[Exercise a]
In the records, edit the lines from the line with "What are all" to the line with "CH (National Total), GE" by replacing "legend" with "chart key", leaving everything else unchanged, and return only those lines.

The platform requires that participants in your contest submit an abstract, but what is included in that submission is up to you. It also supports a range of files, so your contest could be a logo redesign, social media policy, video clip, or conference session proposal.

It Isn’t Free—and That’s OK
Running a contest on iStart isn’t free, even for nonprofits, but I think that’s okay. Crowdsourcing is still something that many organizations think is easy, and when we think something is easy, we tend not to put many resources into it. That’s a major reason why, many times, organizations don’t feel like their crowdsourcing efforts really work—they didn’t plan for all the effort it takes to recruit and to facilitate a contest.

The fact that nonprofits do have to pay to use the platform means they will save themselves the headache of moderating submissions on their own website (through emails or comments, or however else). It also encourages strategic planning ahead of launching a contest, which helps organizations identify whether it’s really the best tactic to deploy.

Making It Work for You
You can jump right to iStart’s FAQ for information about pricing and getting started, but if you think you want to dive in to the crowdsourcing world, here are a few things to keep in mind:
• Have a plan. Know why crowdsourcing is right for what you’re doing and how you will engage participants after the contest is over.
• Communicate. Be sure your email list, your Facebook page, your Twitter followers, and all of your partners know that you’re running a contest before you launch it so that they can get ready to participate and to spread the word for you.
• Establish rules. Make your rules for participation clear and public.
• Give it time. Don’t hold a contest for a day; people need a couple of weeks at least to see the contest has launched, think about or work on their idea, and submit.
• Stick to your word. If you say you’re going to pick a winner, then you should. If you say there will be three finalists, then there should be three (or more if there’s a tie). In case you don’t get the kind of submissions you’re after, either plan to pick a winner and work with them to develop their submission further, or include in the rules that winning doesn’t necessarily mean the winning submission will be used.

Have you run a crowdsourcing contest before? How did it go and what did you learn? Are you thinking of diving in—what questions do you have about the process or strategy?

[Provided data]
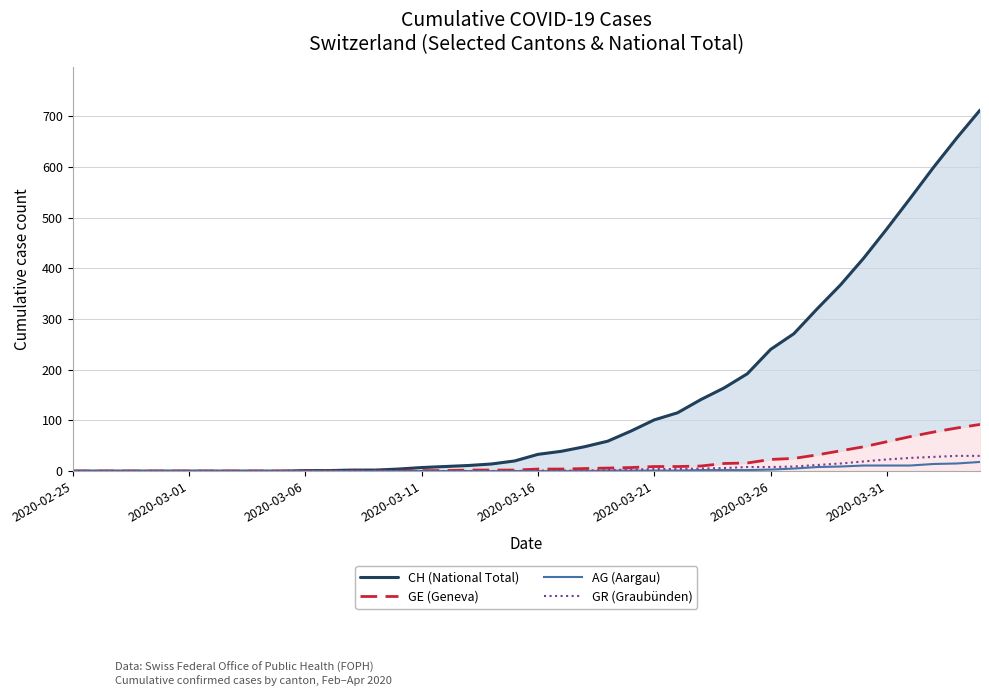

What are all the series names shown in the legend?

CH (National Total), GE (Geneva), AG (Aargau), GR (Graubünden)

==

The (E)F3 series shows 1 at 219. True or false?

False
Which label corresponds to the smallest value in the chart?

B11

[Exercise b]
Translate this sentence from the article on crowdsourcing contests into Spanish: "Make your rules for participation clear and public."

[Your response a]
What are all the series names shown in the chart key?

CH (National Total), GE (Geneva), AG (Aargau), GR (Graubünden)

[Your response b]
Haga que sus reglas de participación sean claras y públicas.